El tres de noviembre, alrededor de las ocho de la noche,
dentro de esa jaula murió “La Perfección”. Luego de una temporada casi
perfecta, de una línea limpia de desempates y cortes por todo el cuerpo, esa
cuyera se transformaba en el ataúd de mi deseo, en el fin de mi ilusión. Cada
paso que yo no daba y que cincelaba el nombre de otra persona sobre la piedra
que yo había cargado hasta ese lugar, hacía que mis mil y un ensayos e intentos
por perfeccionar mis técnicas y formas, se encontraran con un inevitable
apocalipsis.
Cuando sonó la campana que tanto había sido mía, que me fue
infiel en pocas oportunidades, lo que yo oía era el inicio de mi marcha
fúnebre.
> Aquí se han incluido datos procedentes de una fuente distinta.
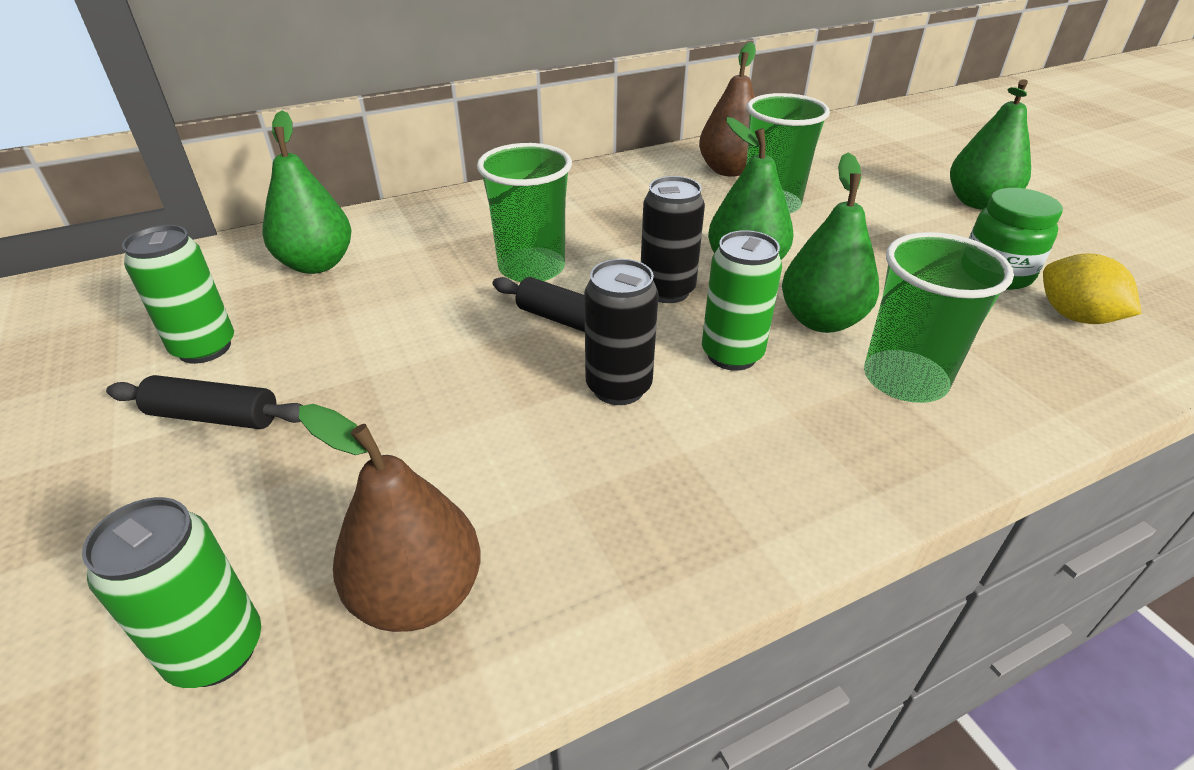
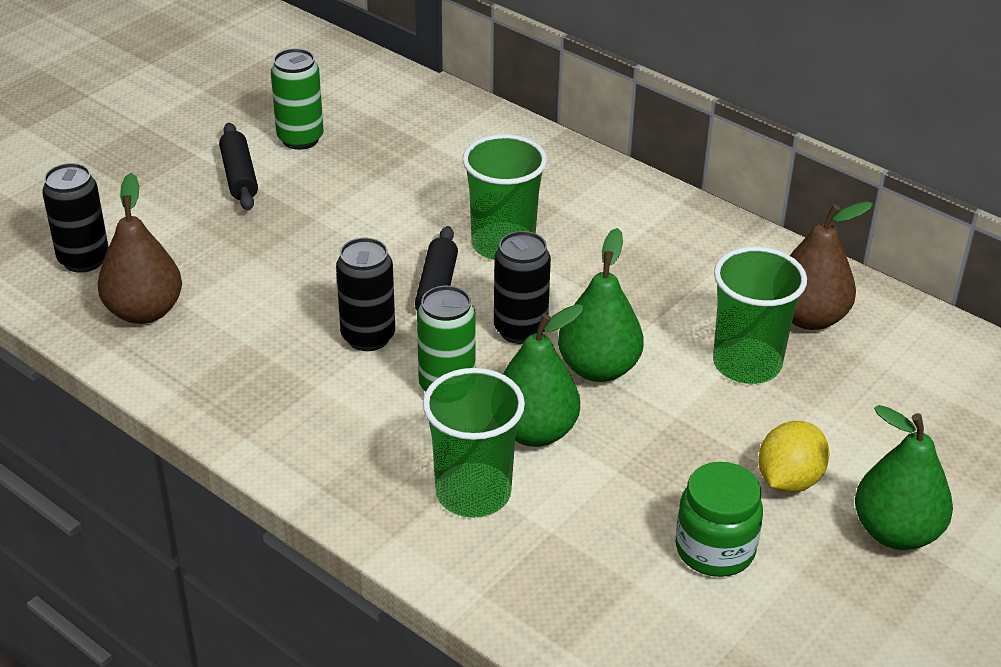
camera: 65 degrees right, 0 degrees up
(216, 650) = (84, 260): green can -> black can
(317, 264) = (430, 137): green pear -> none
(1074, 316) = (662, 611): yellow lemon -> yellow lemon (789, 480)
Estuvieron presentes mis tres maneras de atar nudos, mis escupitajos a
las tuercas para que rueden, mi pierna arriba en los delfines, mis saltos de
los andamios y muchos deudos más. Todos lloraban por dentro, pues ellos también
habían soñado con la gloria, con el pago al esfuerzo, con la consagración de lo
inevitable, con lo que en posesión ajena asesinaba un pedazo de mí.
Pero el destino así lo quiso, deseó que muriera ahí, frente
a los que tenían por seguro que ese día nada iba a acabar. Así como el boxeador
que se prepara meses y cae en el primer minuto del primer round, como la bala
mata al soldado en pleno ensayo de tiro, así como se hundió el Titanic; murió “La
Perfección”. Hoy, lejos de tratar de resucitarla, de tratar de juntar los
pedazos y armarla nuevamente, he optado por caminar y olvidarme que en algún
momento existió. No sirve de nada llorar, las lágrimas son agua salada y solo
sirven para mojar el rostro, mas no para recuperar lo perdido.
Por eso ahora no quiero nada, no sueño con nada, no aspiro a
nada. Soy en este momento una bandera sin color que no flamea, un escudo sin
relleno que no representa, un nombre sin letras que no tiene inscripción. Ya no
quiero reconocimientos, no añoro glorias, no espero que se reconozca nada de lo
que pueda lograr. Murió “La Perfección” y en su acta de defunción firmé también
el fin de mis deseos competitivos, de mis esperanzas de temporadas, de todo. Murió
“La Perfección” y la enterré con un pedazo de mi vida; uno que creía en el
bien, que defendía derechos, que cumplía con deberes. Murió “La Perfección” y
nació alguien que no espera nada a cambio de lo que haga, que va a pelear por
coleccionar campanas, y nada más. Murió “La Perfección” y nació “El Mercenario”.
Veamos en qué termina esta nueva etapa; acaba de comenzar.